Women domestic workers have different expectations from the unions than other categories of workers. They are clearly not asking for collective bargaining with an employer. It is possible that we will get a national collective agreement at a later stage, but for the time being we are still dealing with individual relationships. What these women need is a strong trade union and to feel they are part of an organisation with hundreds of thousands of other workers alongside them.
Having a union membership card also provides these migrant domestic workers with an identity, since that identity may have been stolen by their employer hanging on to their passport, or because their status on entering the country did not entitle them to individual rights as workers.
How did your union start approaching these domestic women workers? It must have been hard, as they work in private homes …
In fact, they approached me. They invited me to one of their meetings.
They explained their situation and then stuck a microphone in my hand and asked me what I could about it! We started with the organisation that these migrant domestic workers already had and worked out how it could cooperate with the unions. We had to adapt our working methods as a union; for instance, we have a group of collectors of union fees, since many of these women cannot get bank accounts.
To begin with, the priority was to campaign with these migrant domestic workers to get their rights recognised. When that campaign was successful, the form of support could change. Trade union representatives now go to the community centres where many domestic workers regularly meet and offer them advice.
Is there any cooperation at international level?
At the last meeting of the ITUC Women’s Committee, the issue of representation of domestic women workers, particularly migrants, was again raised and recognised as a priority worldwide. The ILO also needs to address this issue. A session devoted to domestic women workers at the last IUF congress was encouraging. The discussions at the meeting clearly showed that the same sorts of abuse are being committed in numerous countries. Proposals were adopted for ensuring that migrant domestic workers are better informed about their rights and the situation in the host countries, together with the sorts of contacts they can have with trade unions or communities that can help them. Our own union works with the Filipino trade union movement in this area and we would like to build similar contacts with other countries.

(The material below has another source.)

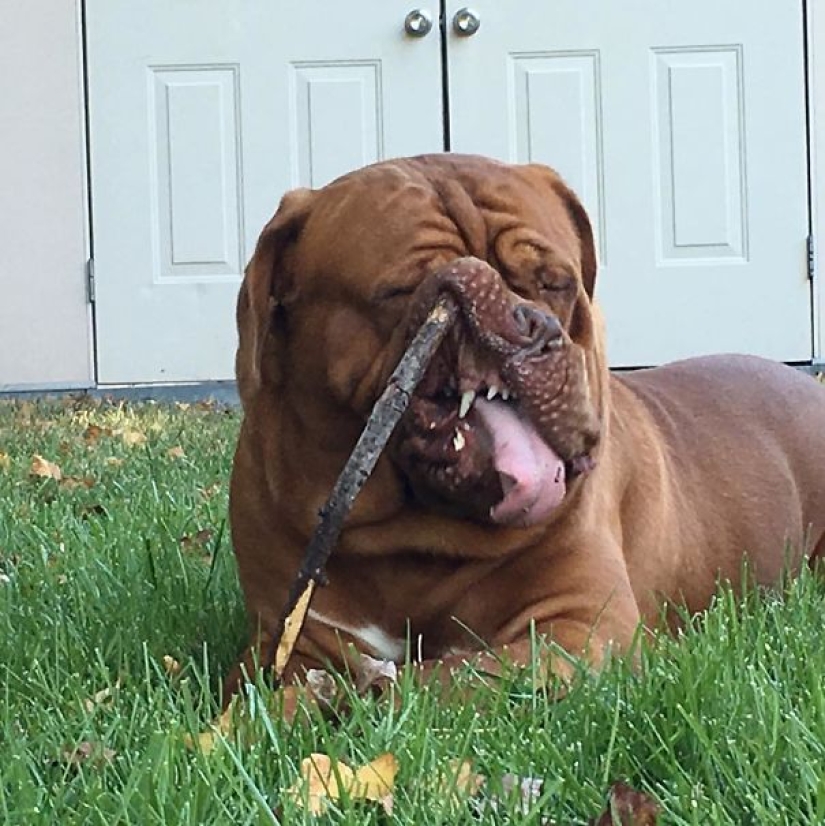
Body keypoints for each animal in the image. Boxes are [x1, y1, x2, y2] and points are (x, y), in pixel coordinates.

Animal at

In Britain we got an agreement whereby migrant domestic workers entering the country receive a document pack that includes references to our union and to Kalayaan.

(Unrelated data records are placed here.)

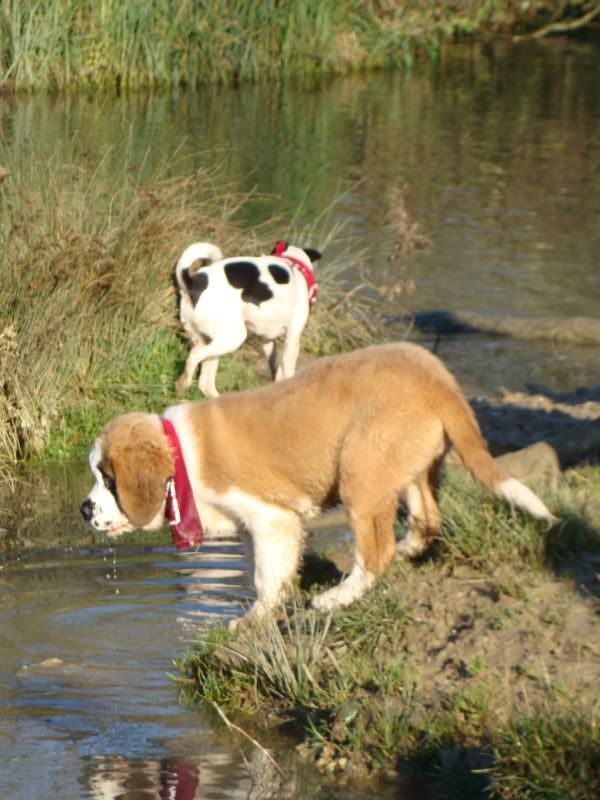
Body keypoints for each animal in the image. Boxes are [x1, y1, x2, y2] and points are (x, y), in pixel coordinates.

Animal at [81, 342, 556, 624]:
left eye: (108, 479)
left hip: (361, 472)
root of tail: (438, 380)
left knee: (376, 552)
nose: (84, 510)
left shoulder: (271, 518)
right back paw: (408, 549)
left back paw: (338, 597)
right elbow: (273, 571)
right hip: (409, 468)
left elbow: (266, 576)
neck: (181, 456)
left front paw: (252, 620)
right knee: (427, 518)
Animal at [172, 239, 322, 398]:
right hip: (233, 338)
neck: (293, 262)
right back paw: (183, 383)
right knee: (194, 356)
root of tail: (191, 284)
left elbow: (275, 366)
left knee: (205, 382)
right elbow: (288, 370)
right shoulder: (292, 339)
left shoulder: (267, 340)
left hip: (210, 342)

What services do you offer them in practice?
We work with their organisation, Kalayaan to provide them with computer and language courses. Some women migrant domestic workers have been trained as trade union representatives so that they can, in turn, train others. We have also been involved in campaigns against deportation.
Many migrant domestic workers want to benefit from our experience and confidence in conducting negotiations with the authorities. They also want help with getting a stronger voice themselves. This is very important, because although much of the work done by women around the world is invisible, that is particularly true of domestic work.

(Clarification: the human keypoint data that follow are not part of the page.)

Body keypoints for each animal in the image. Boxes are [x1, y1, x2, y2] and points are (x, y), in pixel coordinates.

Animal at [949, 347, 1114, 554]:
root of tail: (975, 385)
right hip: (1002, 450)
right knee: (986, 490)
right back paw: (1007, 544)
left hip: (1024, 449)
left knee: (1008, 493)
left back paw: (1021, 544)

Was it difficult to get other members of the union to recognise the need for this type of work?
There was not really any resistance, though it is true that if we had been discussing priorities, it would not have been at the top of the list. Unions are about people meeting and joining forces to secure change. That is exactly what happened with migrant domestic workers. We organised a number of fringe meetings at TUC and Labour Party conferences, at which migrant domestic workers were given the floor.
Many top union leaders attended those meetings. The sheer strength of the women talking about their experience highlighted the importance of the campaign and from then on nobody asked if it was a priority.